Breadcrumb #103

SEAN MULLIGAN

"What do you do for a living?" they ask.

     "I do sales."

     It's an easy question, one we hear all the time. Everyone has the built in answer. I do accounting, I do manual labor, I'm in the union, I'm a waiter. Doesn't matter. We all know what pays the bills.

     "Do you see this as a career?" they ask.

     Here's where the answer changes. A career is full-time. A career is the thing you pursue outside of just the 9-5. A career you see growth.

     9-5 I'm productive. I do well. Great even. I'm one of the few people who figured out my skill set and grabbed ahold of it.      To you my job sounds like a career.

     But let's think about this. Career implies I think about it outside of 9-5. I strive to be better. I strive to reach the next level. I am here because I know I'm qualified, I know I'm persistent, I know that when the time comes I'm ready for the next level.

     I should think about my "career" from the moment I wake up, until the moment I fall asleep.

     Here is where the issue lies.

     Some of us will focus on work. Some of us will focus on love. Some of us will focus on ourselves.

     There's a select few who will focus on taking care of ourselves, taking care of 'the pain.' We self diagnose, self medicate our problems away, and know the prescription from day one.

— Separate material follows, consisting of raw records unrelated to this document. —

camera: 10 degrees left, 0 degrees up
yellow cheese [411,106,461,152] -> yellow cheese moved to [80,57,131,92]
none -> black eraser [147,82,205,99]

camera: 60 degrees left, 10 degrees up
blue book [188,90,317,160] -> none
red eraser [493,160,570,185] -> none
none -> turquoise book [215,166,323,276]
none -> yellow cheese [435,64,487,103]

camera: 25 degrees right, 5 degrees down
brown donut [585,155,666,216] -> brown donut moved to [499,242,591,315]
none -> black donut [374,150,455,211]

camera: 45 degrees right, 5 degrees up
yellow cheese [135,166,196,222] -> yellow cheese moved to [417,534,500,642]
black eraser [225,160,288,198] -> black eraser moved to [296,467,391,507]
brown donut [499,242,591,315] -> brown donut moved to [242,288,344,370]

     We will not get the credit we deserve. Waking up to stomach lining vomit, but still making it through a day at the office. Sitting around literally thinking about the next time we get to imbibe alcohol. These things are seen as childish, irresponsible, and dumb. 

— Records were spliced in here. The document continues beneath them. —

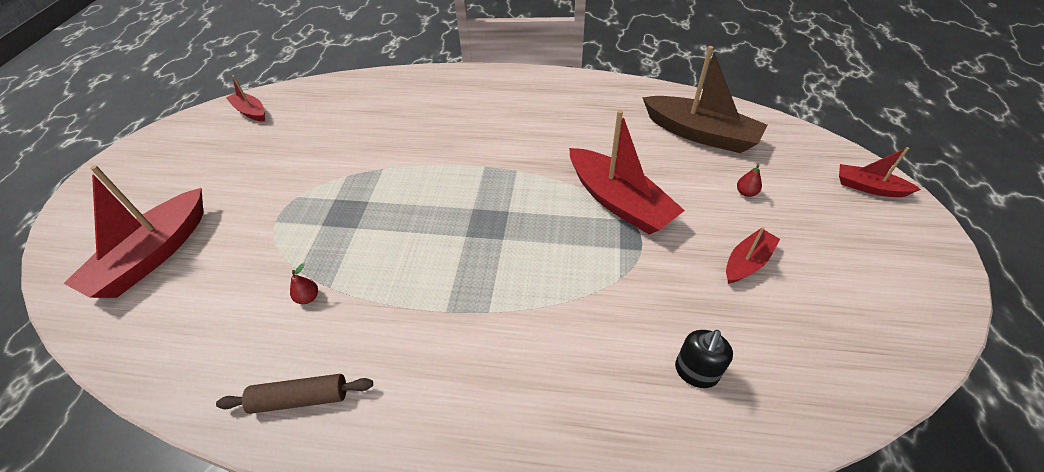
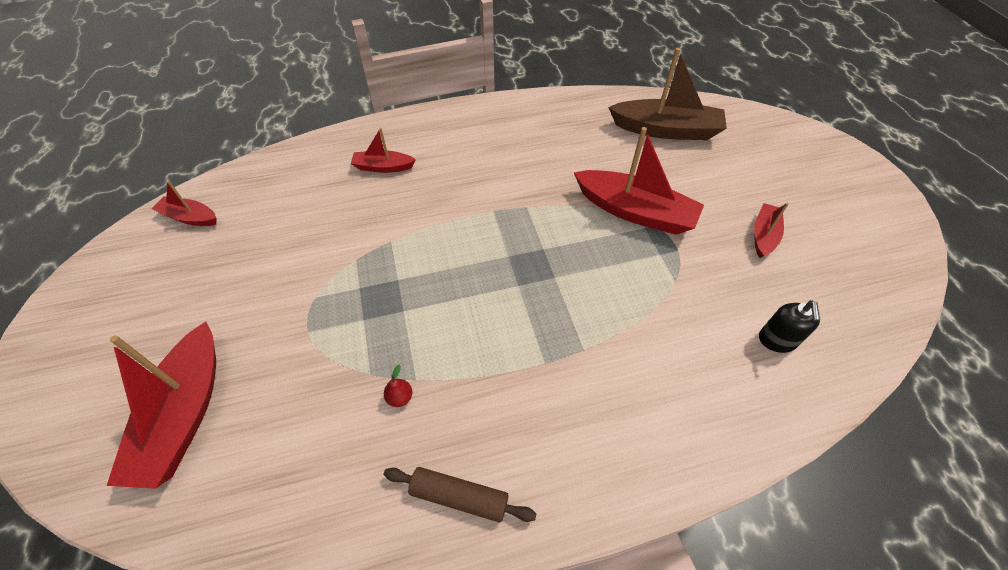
camera: 25 degrees left, 5 degrees up
brown rolling pin [216,374,373,414] -> brown rolling pin turned 45 degrees clockwise [384,467,536,523]
red pear [737,164,762,197] -> none
red boat [839,147,921,197] -> red boat moved to [351,128,416,173]

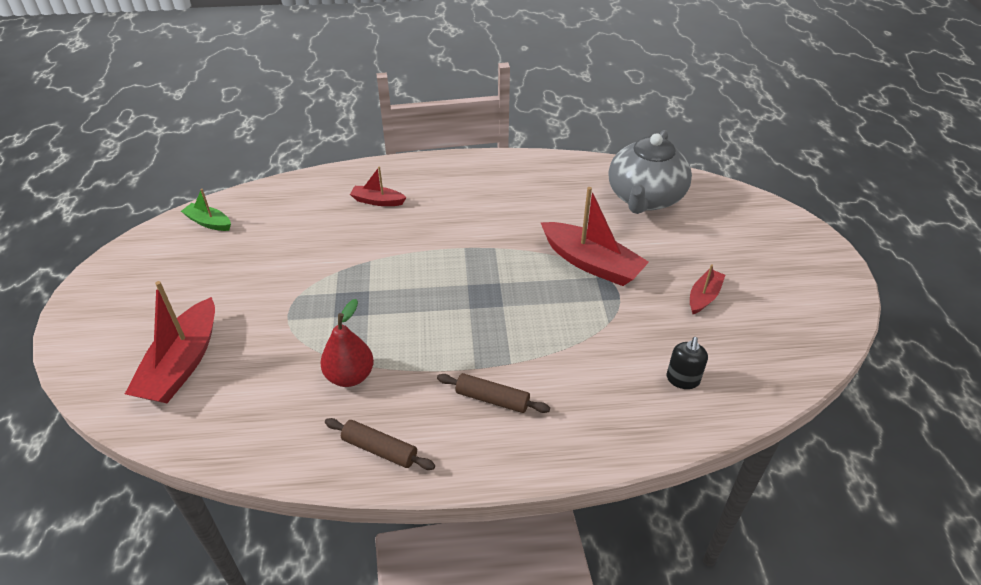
camera: 10 degrees right, 10 degrees down
red boat [152,180,216,226] -> green boat [181,189,231,231]
red pear [384,365,412,407] -> red pear [320,299,374,387], size x2.23
brown boat [608,48,727,140] -> grey teapot [609,130,692,214]
none -> brown rolling pin [437,373,550,413]

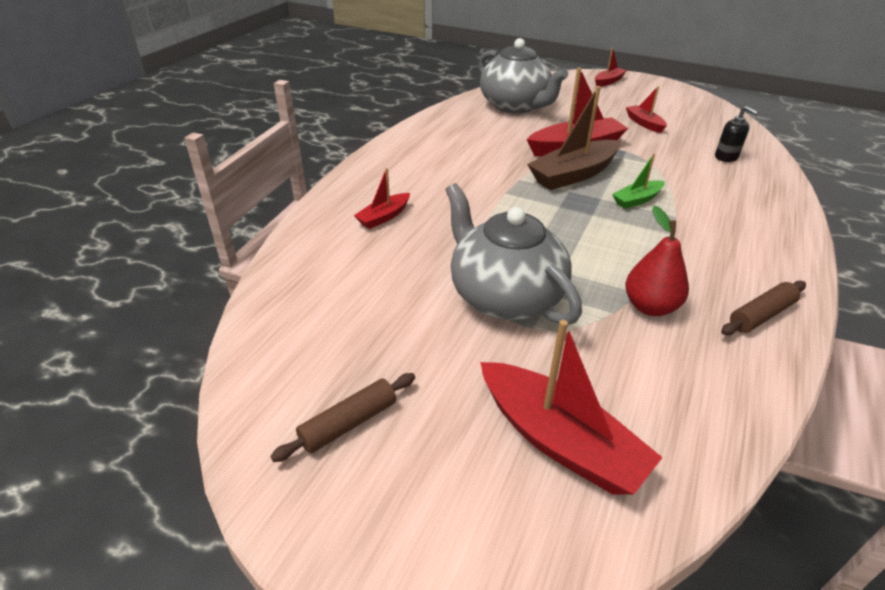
camera: 60 degrees left, 5 degrees down
green boat [181,189,231,231] -> green boat moved to [612,153,665,209]
brown rolling pin [437,373,550,413] -> brown rolling pin moved to [270,373,415,462]
none -> grey teapot [446,183,582,325]
none -> brown boat [527,86,621,190]
none -> red boat [595,47,627,87]

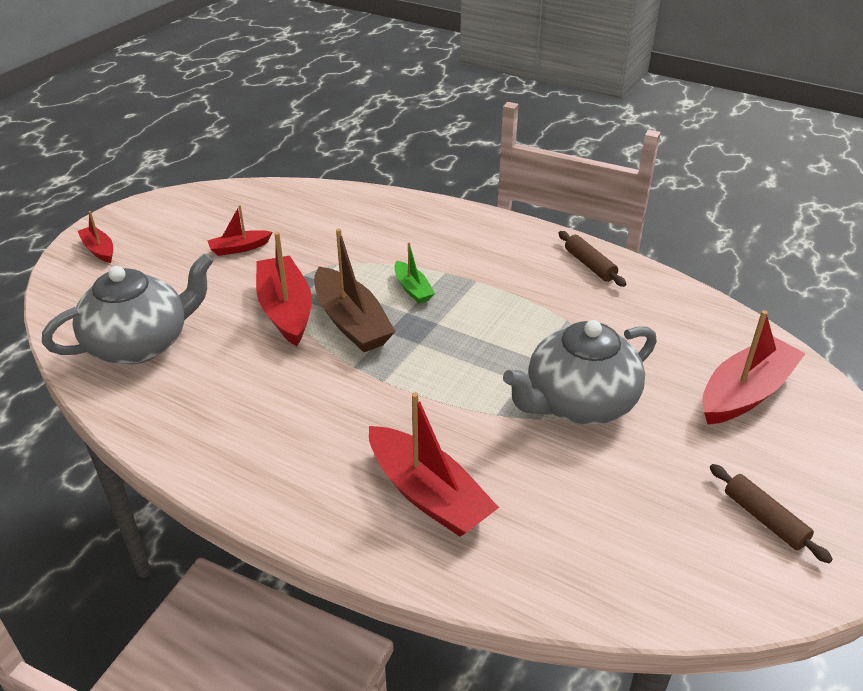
camera: 85 degrees left, 0 degrees up
red boat [354,168,410,229] -> red boat [369,392,499,537], size x1.89
red pear [625,205,689,316] -> none
black soap dispenser [715,106,758,162] -> none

Sitting around literally thinking about the next time we get to imbibe alcohol.

     Somehow we muscle through. Day after day. We walk in each morning knowing the hill is steep, but we walk upwards. Sisyphus himself would be proud.

     We move forward against a downward sloping spiral of addiction and depression, anxiety, or a number and combination of a million other ailments.

     "What do you do for a living?" they ask.

     "I do sales."

     "What's your career?"

     "My career? I'm an alcoholic. I'm passionate about it. I think about it every second of everyday. I slowly improve upon yesterday. Each and every day I think about, 'Where does my next drink come from?' and how can I get there?"

     I pursue my alcoholism every fucking day. 24/7. It's my passion. It's the one thing I give up everything else for. I have destroyed relationships, burnt bridges, lost jobs, ruined sex, killed my social life, fell out with family, been excommunicated, isolated myself, missed funerals, missed weddings, missed life for it. That's a career, that's my full time job. And I do it really well. I am dedicated.

     You ask what I do for a living and I'll tell my "9-5."

     You ask about my career, my passion? You'll run. This takes dedication, and quite frankly, I don't think you can handle it.

     Because deep down in my heart I know if I stop I will die. Not from withdrawal, maybe not even of suicide, but just of sadness.

     I should goddamn well be able to put that on my resume, but the references would be fucked.